4 tomatoes (we use Clyde valley)
2l full fat milk ( we use Mossgeil Organic)
1tsp citric acid
250g Peas in the pod (we use Fife green peas)
4 Slice sourdough (we use Company Bakery)
4 Free range eggs (we use Smashin’ Eggs)
200g cold press rapeseed oil ( we use Haddington Black and Gold)
For the dried tomatoes set the oven to 72c. Slice two of the tomatoes very thinly and season lightly with salt and sugar. Place on a tray lined with grease proof paper and place in the oven overnight or until the tomatoes are dried. Cool them completely before putting them in a airtight container.
For the cream cheese heat the milk on a medium heat until it starts to simmer. Mix the citric acid with a tablespoon of warm water then add to the simmering milk. The milk should split into curds and whey. If it doesn’t add a little more citric acid. Take the milk off the heat once its separated and leave for 5 minutes. After 5 minutes strain the curds through cheese cloth set in a colander with a pot underneath to catch the whey. Let the curds cool for 10 to 15 minutes.
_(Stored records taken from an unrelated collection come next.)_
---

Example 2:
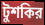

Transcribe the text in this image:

টুশকির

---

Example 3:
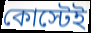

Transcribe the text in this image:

কোস্টেই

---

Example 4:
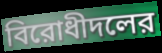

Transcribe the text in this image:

বিরোধীদলের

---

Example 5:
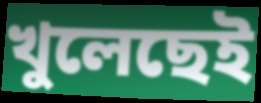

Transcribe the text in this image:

খুলেছেই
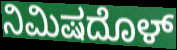
ನಿಮಿಷದೊಳ್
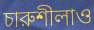
চারুশীলাও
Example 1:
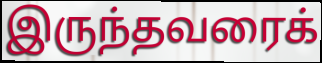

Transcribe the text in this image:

இருந்தவரைக்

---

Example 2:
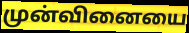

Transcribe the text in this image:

முன்வினையை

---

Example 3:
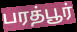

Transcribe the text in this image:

பரத்பூர்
Add the strained curds to a food processor with the basil leaves and the zest of the lemon. Process the curds until they become smooth. If they appear dry thin them out with a little of the whey. Season to taste and set aside.
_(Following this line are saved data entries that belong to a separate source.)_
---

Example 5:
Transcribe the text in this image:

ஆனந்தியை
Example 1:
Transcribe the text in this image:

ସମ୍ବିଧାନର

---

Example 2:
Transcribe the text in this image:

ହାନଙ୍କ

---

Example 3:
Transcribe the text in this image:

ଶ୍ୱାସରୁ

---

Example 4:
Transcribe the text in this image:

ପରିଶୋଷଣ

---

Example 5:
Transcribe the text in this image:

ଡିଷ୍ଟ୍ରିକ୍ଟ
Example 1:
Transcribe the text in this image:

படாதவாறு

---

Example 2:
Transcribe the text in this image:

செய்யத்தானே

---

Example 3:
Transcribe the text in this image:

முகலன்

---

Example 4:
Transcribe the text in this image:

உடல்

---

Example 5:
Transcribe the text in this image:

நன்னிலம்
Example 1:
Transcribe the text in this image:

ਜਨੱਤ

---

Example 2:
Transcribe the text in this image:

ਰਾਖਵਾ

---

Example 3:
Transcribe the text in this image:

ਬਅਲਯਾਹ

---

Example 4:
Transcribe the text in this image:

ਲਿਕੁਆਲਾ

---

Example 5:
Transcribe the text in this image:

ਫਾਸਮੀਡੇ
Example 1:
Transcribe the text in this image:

Blanche the pea pods in salted boiling water for 30 seconds then strain and refresh in ice water. Once cool pick the peas from the pods keeping a couple for garnish. Quarter the remaining tomatoes and deseed. Slice the flesh into batons and set aside.
Toast the sourdough, and poach the eggs, assemble all ingredients on the plate garnished with cold-press rapeseed oil and fresh cracked black pepper.